Considerations When Buying A Fixer Upper
The ease of getting a fixer-upper mortgage will mainly depend on the condition of the property you want to buy.
The property may be unmortgageable if it’s unsuitable for living in, so ensure it has some basics to make it habitable, such as a kitchen, bathroom, and water access.
Lenders may not offer mortgages if the property is derelict, uninhabitable, or needs a conversion.
The lender will run extra checks than standard mortgages to ensure the work required isn’t too risky, so conduct your survey before applying to confirm lenders can approve it for a mortgage.
Property development is never straightforward, and it can be challenging to keep costs within budget.
A renovation project can quickly surpass your budget, so ensure you have a good contingency for unexpected costs.
Set a realistic budget with an extra 20% or more for unforeseen issues that may spring up.
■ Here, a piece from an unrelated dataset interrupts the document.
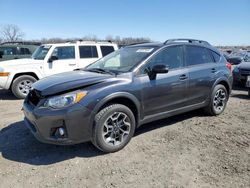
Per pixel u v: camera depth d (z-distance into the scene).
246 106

If you’re working on a small renovation project, you can get cracking straight away under permitted development and don’t need planning approval.
However, if you need to make extensive changes or want to buy a listed building, you’ll need consent from the local authority.
Ensure you check how easy it is to get planning permission for the house, as it can be time-consuming and a positive result isn’t always guaranteed.
It can take up to 12 weeks for the council to decide and allow neighbours to have their say after submitting your application.
Assess your abilities in terms of actual DIY and project management. Will you manage the project or employ a project manager?
Think about how much work you or your family can take on and the practical expertise required, as it would be misguided to try and do things you’re not confident about.
Hiring an expert can ensure the work is done to the required specification.
Their experience can save you from unnecessary costs and delays, and you’ll not have to be on-site all the time.
Renovating a house can be lengthy and stressful.
Five years or more can quickly go by while still living on a building site so ensure you work out a realistic timeframe before committing.
A project can run longer than expected and strain your work and personal life.
Seek advice from experts with experience in fixer-upper houses and leave some wiggle room for unexpected jobs.
Don’t forget to factor in other demands on your time, like family, a busy job, and breaks from the project to relieve the pressure.
Types of Fixer Upper Mortgages
There’s no one size fits all fixer-upper mortgage since all renovations are different.
Available options include:
Construction Only Mortgage
It involves committing to an initial mortgage for the renovation, and once it’s finished, you apply for a second, standard mortgage that pays off and replaces the first.
Construction to Permanent Mortgage
It involves two stages agreed to from the beginning.
The initial stage consists of a mortgage for renovations, usually on interest-only terms, and after the renovations are complete, it reverts to a conventional mortgage.
Most lenders release funds for fixer-upper mortgages in stages as you work on the property and conduct interval inspections to check progress.
Others withhold part of the funds until renovations are complete and the property is valued.
Ensure you find out whether the mortgage offers payments in advance or arrears to determine whether you need to find a way to fund the project while waiting.
Should You Buy A Fixer Upper For Your First Home? Final Thoughts
Buying a fixer-upper can be an affordable way to get on the property ladder and live in a desired area, but it can come with plenty of hurdles.
Ensure you work with a mortgage advisor with expertise in fixer-upper mortgages to help you compare costs and rates across the entire market and guide you on suitable options.